= David Murray Lyon =

English physician and medical author

David Malcolm Murray Lyon FRSE DPH (1888–1956) was an English physician and medical author. He was president of the Royal College of Physicians of Edinburgh from 1945 to 1947, and was editor of the Edinburgh Medical Journal.

==Life==
He was born in Wooler in Northumberland on 12 September 1888. He was the son of Ebinizer (sic) Campbell and William Malcolm Lyon, a veterinary surgeon. He was educated at George Watson's College then studied medicine at the University of Edinburgh, graduating MB ChB in 1910.

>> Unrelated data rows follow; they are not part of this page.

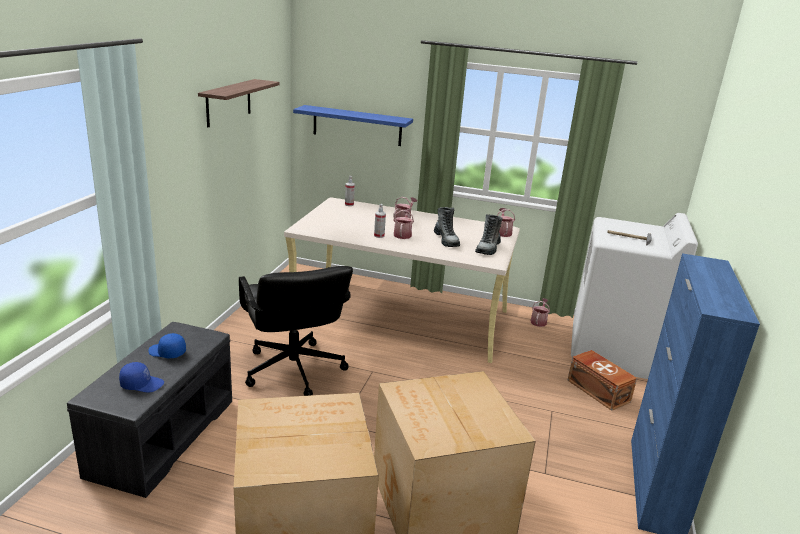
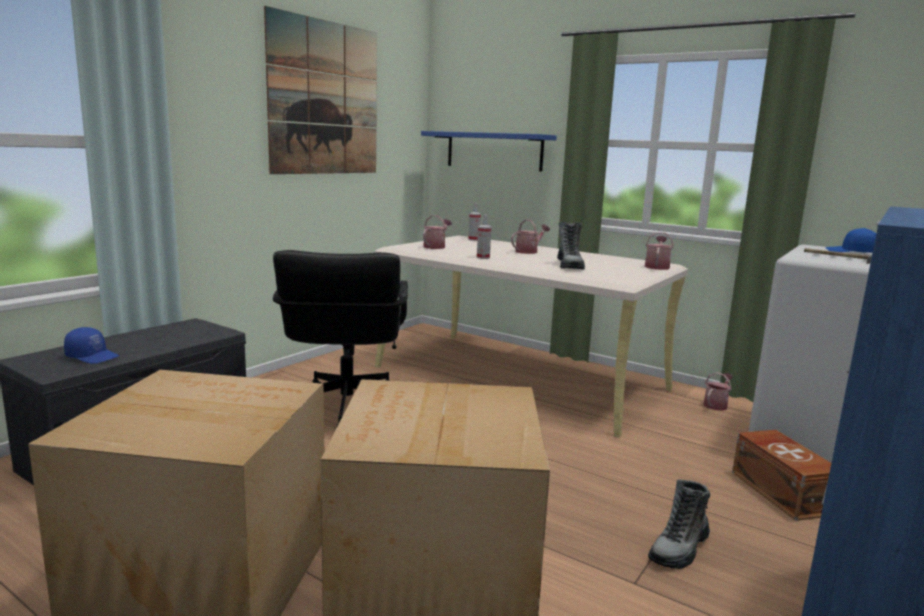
camera: 20 degrees right, 10 degrees down
(167, 352) = (155, 337): blue cap -> blue cap (850, 252)
(228, 102) = (325, 99): shelf -> picture
(403, 234) = (515, 259): watering can -> watering can (436, 246)
(488, 248) = (622, 274): boot -> boot (679, 549)

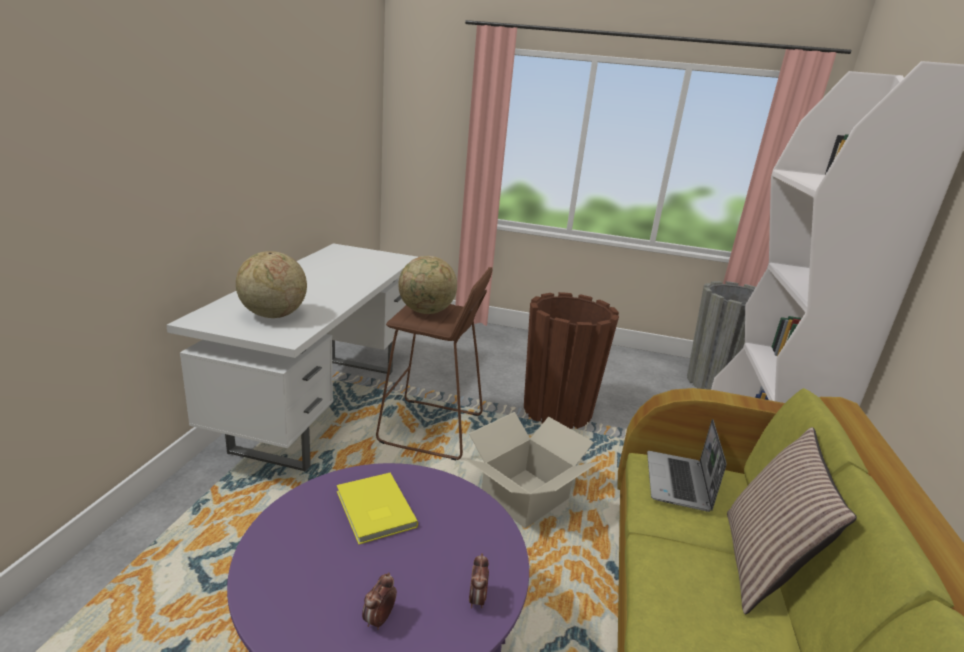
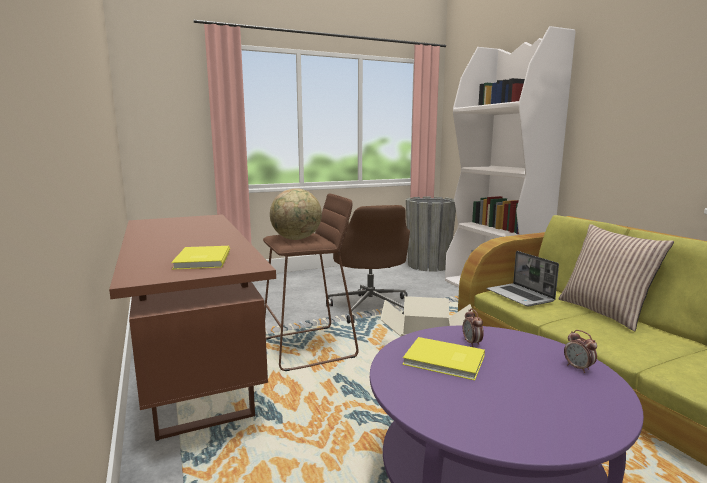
camera: 35 degrees left, 10 degrees down
(273, 315) = (200, 260): globe -> yellow book
(320, 406) = (194, 371): white desk -> brown desk
(379, 620) = (564, 404): alarm clock -> alarm clock (472, 343)
(557, 410) = (370, 307): brown planter -> brown office chair

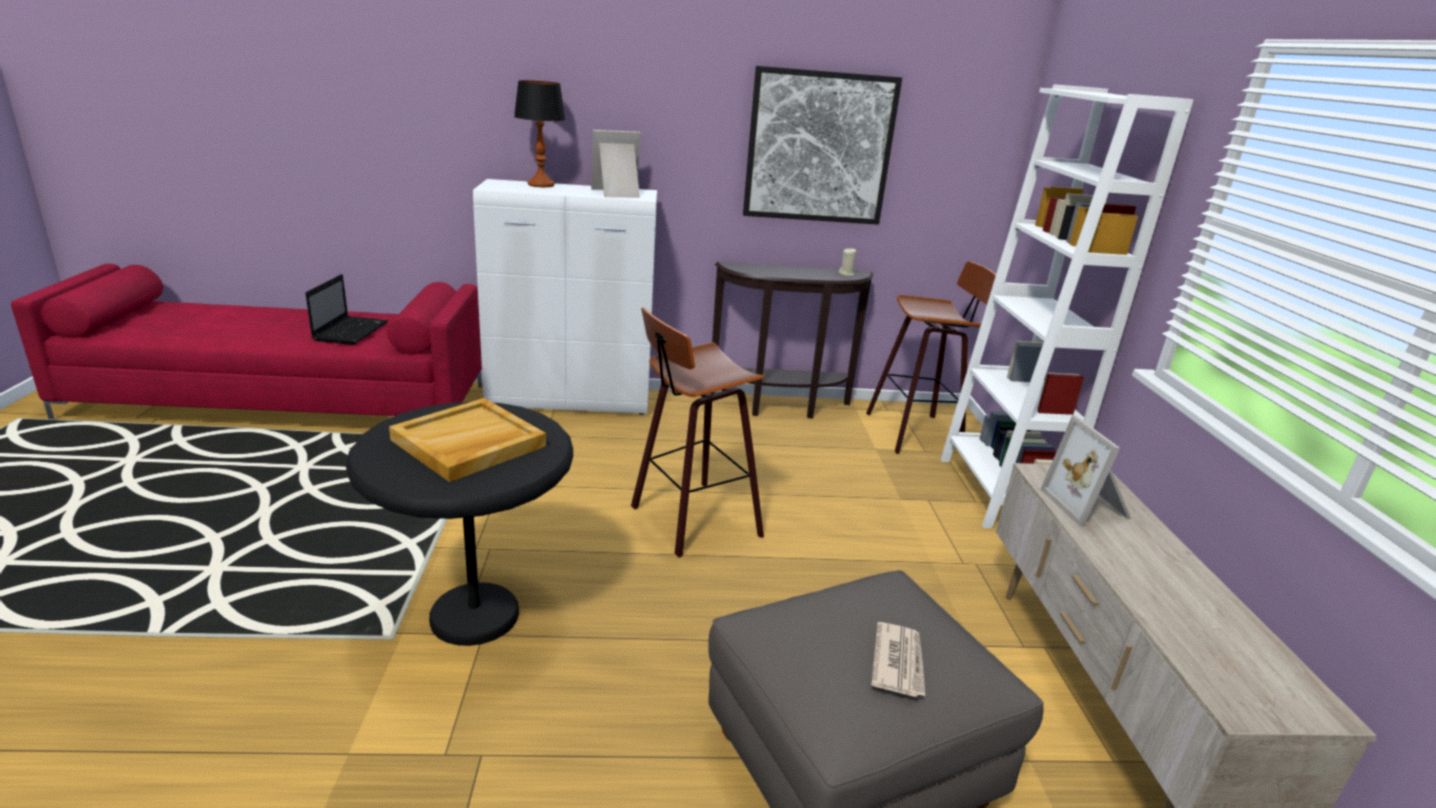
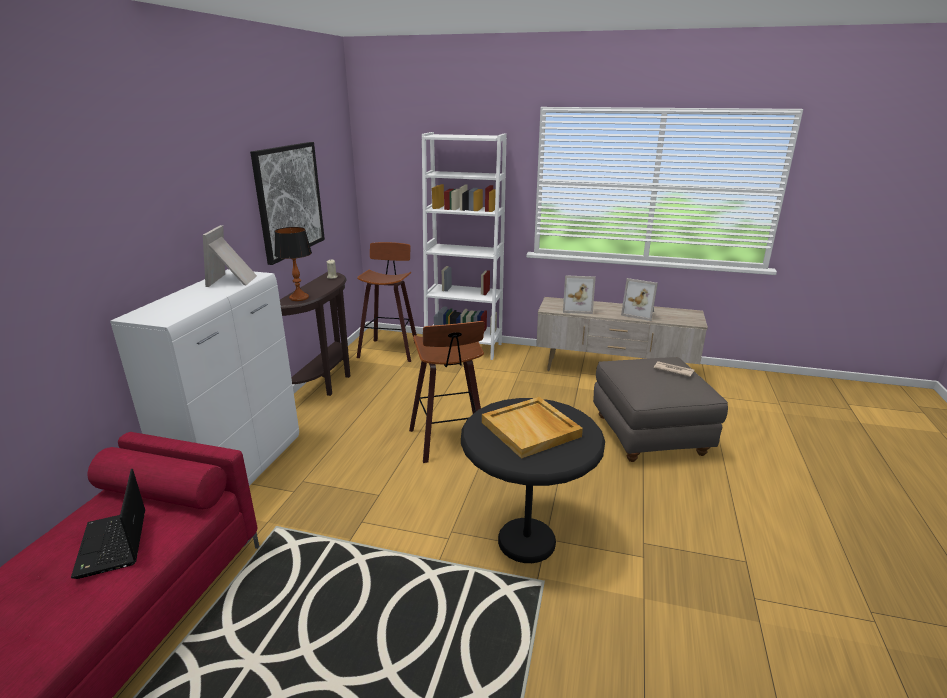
camera: 70 degrees left, 0 degrees up
(351, 331) = (113, 545): laptop -> laptop turned 135 degrees counterclockwise
(541, 185) = (169, 301): table lamp -> table lamp (299, 298)
(1171, 597) = (639, 313): none -> picture frame

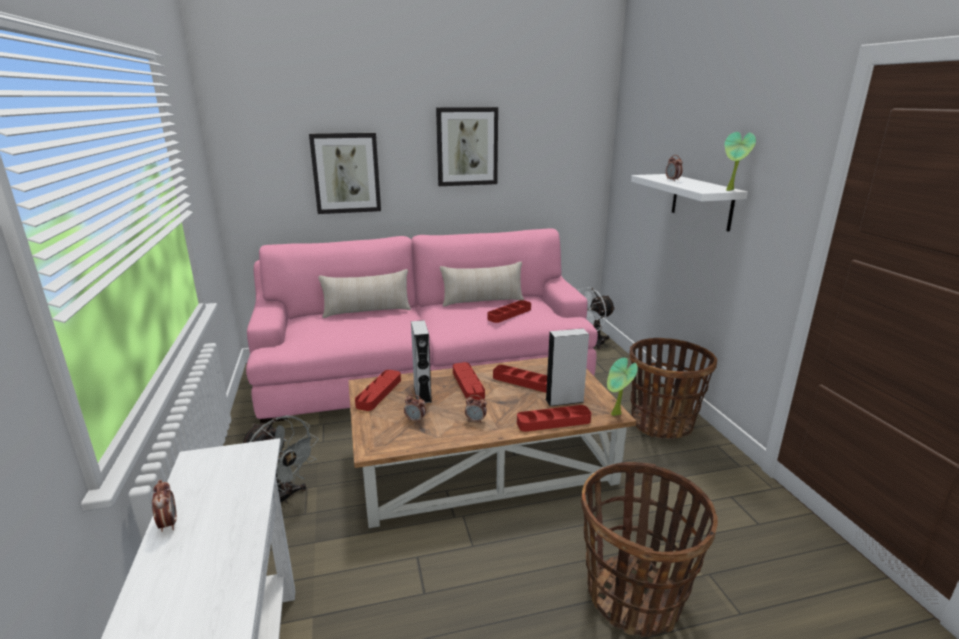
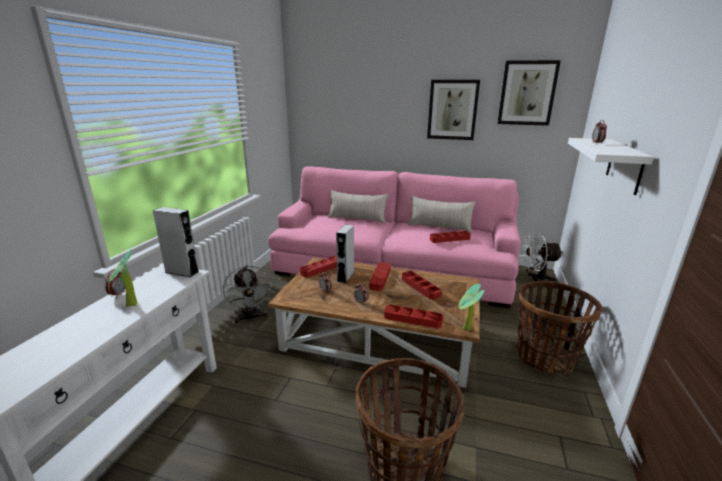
camera: 30 degrees right, 0 degrees up
(346, 173) = (364, 124): picture -> picture (527, 93)
(564, 400) = (436, 307): grey speaker -> grey speaker (182, 272)
(731, 190) = (635, 154): potted plant -> potted plant (130, 306)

In the First World War he served in the Royal Army Medical Corps attached to the Cavalry Field Ambulance and saw action in both Rouen and Mons. After the war he became Assistant physician at Edinburgh Royal Infirmary under Jonathan Meakins, jointly working on insulin research, and being joined by Charles George Lambie from 1922. He received his doctorate (MD) in 1920 with his thesis The viscosity of the blood and a DSc in 1924 with his thesis Some observations on the action of adrenalin. In 1924 he became Professor of Therapeutics at the University of Edinburgh. In the same year he was elected a Fellow of the Royal Society of Edinburgh. His proposers were James Lorrain Smith, Jonathan Campbell Meakins, James Hartley Ashworth, and George Barger.

From 1936 he was Professor of Clinical Medicine at the University of Edinburgh. In 1946, he was elected to the Aesculapian Club of Edinburgh.

He died on 16 November 1956 at 8 Hailes Gardens in Edinburgh.

==Publications==

- The Essentials of Medical Treatment (1940)

==Family==

He was married to Edith Dona Lloyd. Their children included Dr William Malcolm Murray Lyon (1920–2015), Dr Jean Malcolm Grant (1917-2006) and Dr Rae Llewelyn Lyon (d. 2018). He was the cousin of Dr Ranald Malcolm Murray-Lyon (1904–1969), a senior physician at the Edinburgh Royal Infirmary.